Frank Collins

Personal information
- Full name: Frank Leslie Collins
- Born: 18 June 1917 Waverley, New South Wales, Australia
- Died: 3 May 1999 (aged 81)

Playing information
- Position: Wing
Club
| Years | Team | Pld | T | G | FG | P |
| 1942–45 | North Sydney | 39 | 17 | 20 | 0 | 91 |
Representative
| Years | Team | Pld | T | G | FG | P |
| 1942–43 | Sydney Firsts | 2 | 2 | 0 | 0 | 6 |
| 1946 | Auckland | 1 | 0 | 0 | 0 | 0 |
- Source:
- Allegiance: Australia
- Service / branch: Royal Australian Navy
- Years of service: 1940-1946
- Battles / wars: World War II;

= Frank Collins (rugby league) =

Australian rugby league football

Frank Collins was an Australian rugby league footballer who played in the 1940s.

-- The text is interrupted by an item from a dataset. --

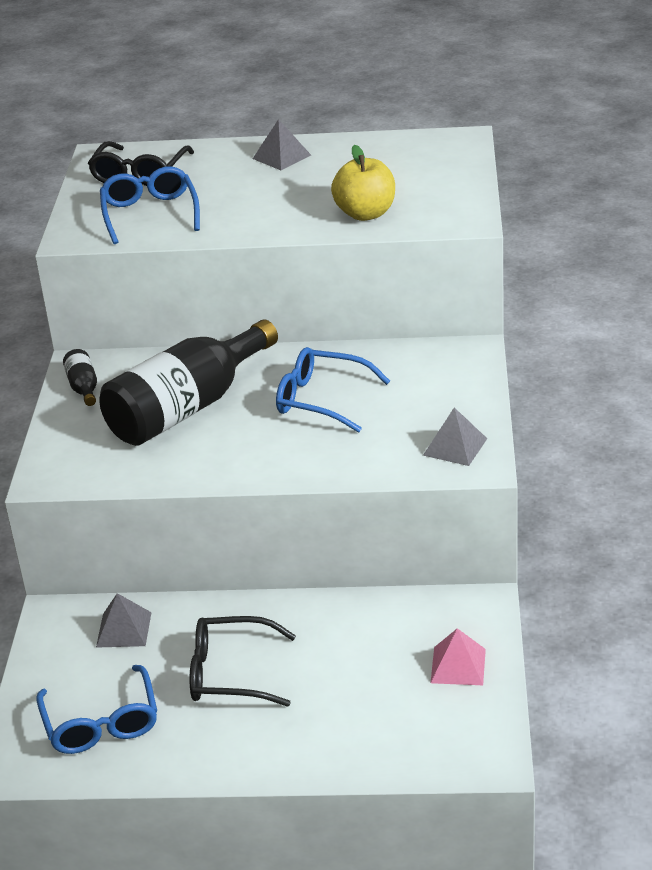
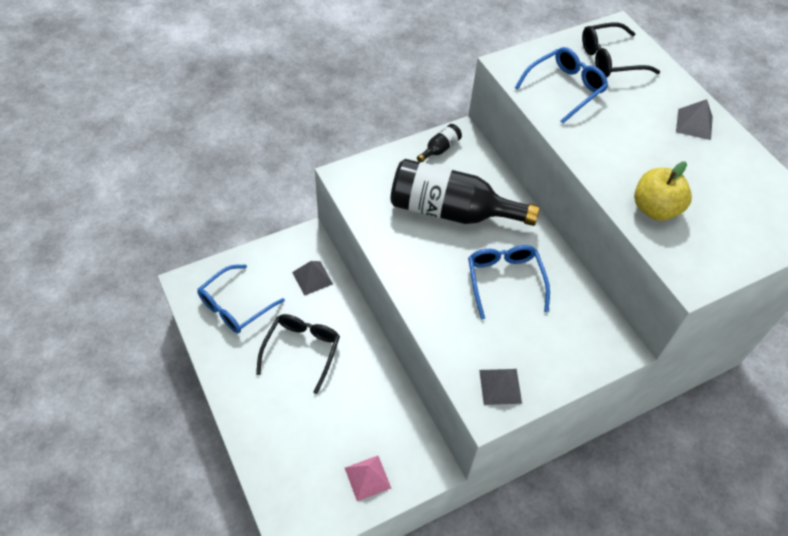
camera: 55 degrees right, 20 degrees up
black glasses [190,616,296,707] -> black glasses turned 45 degrees clockwise [256,314,340,394]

He played in the NSWRFL premiership for North Sydney as a winger.

==Playing career==
Collins began his first grade career in 1942 and in 1943 was part of the North Sydney side which reached the grand final that year against Newtown which Norths lost 34–7. This would prove to be the last grand final North Sydney played in until they exited the competition in 1999.

Collins also played representative football for NSW City/Sydney firsts in 1942 and 1943 scoring 2 tries in 2 games. Collins retired at the end of the 1946 season.